Since 2001, Bangalore has seen its population almost double.

That unprecedented growth has strained the water resources of what is known as the Silicon Valley of India. About 40% of Bangalore households pump water directly from the groundwater aquifer, through hundreds of thousands of borewells.

But until recently, Bangalore – officially known as Bengaluru – didn’t know the sustainability or status of its groundwater aquifer. Monitoring was sparse and infrequent, providing little detail on how water levels react to increased use, extreme weather and a changing climate.

Public water tap in Bangalore, India. Photo: Vishal Mehta / SEI.

SEI is working to change that through a joint project with the Indian Institute of Management-Bangalore’s Centre for Public Policy and the Indian Institute of Science. The Bangalore Urban Metabolism Project (BUMP) aims to develop a model that treats cities like living entities, using data to help solve the urban sustainability conundrum.

Water is a big part of the puzzle in Bangalore. With more than 10 million residents, every drop counts; effective management requires detailed data on supply and demand, both today and in the future.

“If you want to manage a system, you have to understand its components, and how they relate to each other.
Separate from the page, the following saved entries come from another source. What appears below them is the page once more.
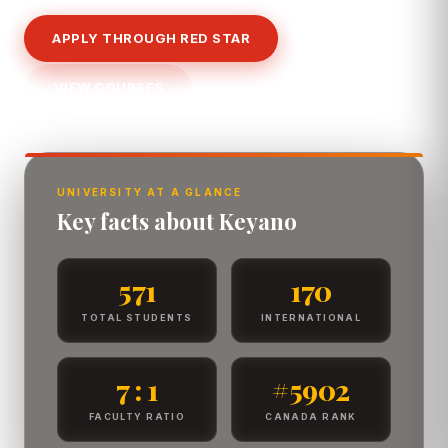
APPLY THROUGH RED STAR
VIEW COURSES
UNIVERSITY AT A GLANCE
Key facts about Keyano
571
170
TOTAL STUDENTS
INTERNATIONAL
7 : 1
#5902
FACULTY RATIO
CANADA RANK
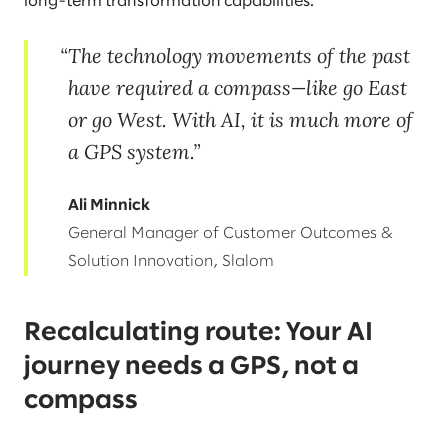
long-term transformation capabilities.
The technology movements of the past
have required a compass—like go East
or go West. With AI, it is much more of
a GPS system.
Ali Minnick
General Manager of Customer Outcomes &
Solution Innovation, Slalom
Recalculating route: Your AI
journey needs a GPS, not a
compass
You have to be able to quantify them,” said SEI Senior Scientist Vishal Mehta. “Water is one of the most difficult Indian urban challenges.”

But BUMP has made significant progress. For almost two years, researchers have measured water levels every month at 154 locations throughout the city. The result: a treasure trove of data that will help scientists and policy-makers understand groundwater behavior for the first time in a major Indian city.

Between December 2015 and June 2017, most wells saw a decrease in water levels, thanks to a two-year drought. However, researchers found that extreme rainfall can substantially recharge groundwater; in August and September 2017, during the highest rainfall in 100 years, every one of the 154 monitored wells showed sharp increases in groundwater levels.

Such data is important in evidence-based policy-making, Mehta said. The project’s findings, for example, disproved earlier news reports that the 2017 rainfall had not replenished the groundwater.

Researchers also found that water levels appear to be higher (shallow) in the central, higher parts of the city, while they are lower (deeper) in the outer, lower-lying areas. This is unusual; typically the opposite is true.

In Bangalore, however, the higher parts of the city are better connected to water supply pipelines and thus pump less water. The outer areas – which are fast growing – rely more on groundwater.

“These measurements are helping us understand the groundwater budget of the city,” Mehta said. “We are now looking at the human influences of pumping and leaking wastewater systems, as well as the natural rainfall recharge contributions. These findings will help guide better management in the future – and perhaps encourage other cities to monitor groundwater through dense measurements.”

This work was supported by The Cities Alliance Catalytic Fund, SEI’s Urban Initiative and the Swedish International Development Cooperation Agency (SIDA).